In Violanti’s latest book, “Dying for the Job: Police Work Exposure and Health” (Charles C. Thomas Pub. Ltd, 2014), he and several other authors from the National Institute of Occupational Health and Safety, Centers for Disease Control, explore these unusual health risks.

It’s not a pretty picture.

Violanti begins by considering the alarming number of environmental hazards to which police officers are exposed, things such as clandestine methamphetamine labs, dead bodies, lead exposure from firearms, noise, radar, blood-borne pathogens, even fingerprint powder, which has produced occupational lung disease.

“These threats are compounded by the high levels of job stress in police work,” he says, “which manifest as higher-than-average rates of anxiety, obesity, PTSD, high blood pressure, metabolic disorder, cardiovascular disease and suicide.

“I think that the police themselves, their families and the communities they serve should have a better understanding of the information presented here,” Violanti says.

“They should be aware of the hidden risks of this job.
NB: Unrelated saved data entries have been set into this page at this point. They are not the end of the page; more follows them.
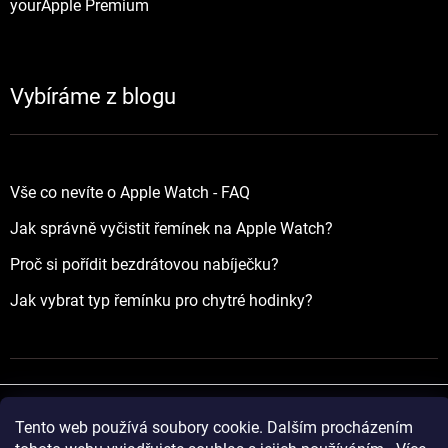
yourApple Premium
Vybíráme z blogu
Vše co nevíte o Apple Watch - FAQ
Jak správně vyčistit řemínek na Apple Watch?
Proč si pořídit bezdrátovou nabíječku?
Jak vybrat typ řemínku pro chytré hodinky?
Tento web používá soubory cookie. Dalším procházením
Vytvořil Shoptet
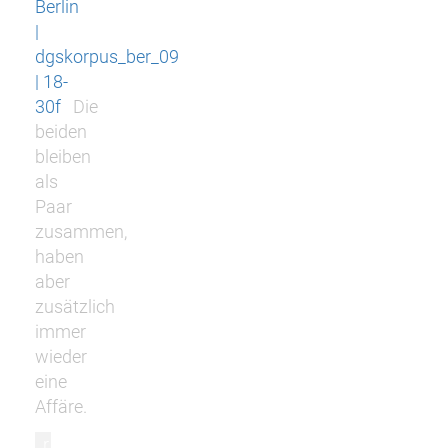
Berlin
|
dgskorpus_ber_09
| 18-
30f
Die
beiden
bleiben
als
Paar
zusammen,
haben
aber
zusätzlich
immer
wieder
eine
Affäre.
r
The hours are long, the pay is frequently low and a range of stressors provoke physical and psychological damage that can be severe. The police themselves, along with the public, are paying for that damage and should be aware of programs and practices that can alleviate and even prevent the consequences described here.”

A research professor in the Department of Epidemiology and Environmental Health in the UB School of Public Health and Health Professions, Violanti is an internationally recognized scholar who has published extensively on police culture, stress, working conditions and health. He worked for the New York State Police for 23 years as a trooper, criminal investigator and, later, as a coordinator of the state police’s Psychological Assistance Program.
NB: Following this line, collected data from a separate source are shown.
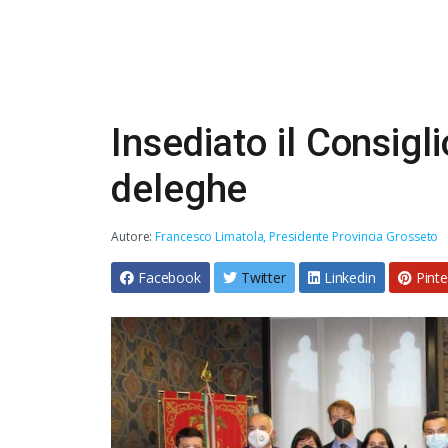
Insediato il Consigli
deleghe
Autore:
Francesco Limatola, Presidente Provincia Grosseto
Facebook
Twitter
Linkedin
Pinte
Here he contributes to several chapters on such issues as sources of stress in police work and how police health is measured. He and fellow authors compare police work with other occupations using such variables as smoking and depression, sleep deprivation, obesity, hypertension and metabolic syndrome, and more.
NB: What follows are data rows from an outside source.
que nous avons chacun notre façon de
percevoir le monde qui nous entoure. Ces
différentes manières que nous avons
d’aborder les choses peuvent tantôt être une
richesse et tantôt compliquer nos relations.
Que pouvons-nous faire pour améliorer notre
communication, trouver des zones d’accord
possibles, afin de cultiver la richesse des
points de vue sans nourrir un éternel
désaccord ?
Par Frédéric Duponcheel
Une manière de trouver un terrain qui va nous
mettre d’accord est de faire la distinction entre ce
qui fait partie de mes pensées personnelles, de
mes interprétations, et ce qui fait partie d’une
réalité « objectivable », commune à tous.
The figures are disturbing.

They point out, too, that police subgroups distinguished by gender, ethnicity and military experience are at even greater risk of ill health than their peers.

One chapter looks at the high level of cancer incidence and mortality among police officers, and the role occupational stress may play in the development of cancer. In another, Franklin H. Zimmerman, MD, senior attending cardiologist and director of critical care at Phelps Memorial Hospital in New York’s Westchester County, discusses the growing risk of cardiovascular disease among police.  

Zimmerman says it is worth noting that most fatal heart attacks among police strike at younger ages than they do in the general working population.

Also included in the book are the health consequences of shift work in policing, stressors and associated health effects for women police officers, police suicide as an outcome of psychological work exposures, vulnerability to work-related post-traumatic stress, PTSD symptoms, psychobiology and coexisting disorders in police officers. There is also an evaluation of several methods used to treat trauma in law enforcement.

Violanti has been involved in the design, implementation and analysis of police stress and health studies for 30 years. Recent projects include a longitudinal study funded by the National Institute of Occupational Safety and Health on psychological stress and cardiovascular disease among police officers.

He is the author of more than 50 peer-reviewed articles on the issues discussed in the book, and has written or edited 15 books on these topics. He lectures nationally and internationally at academic institutions and law enforcement agencies on issues of work-related stress, trauma and suicide.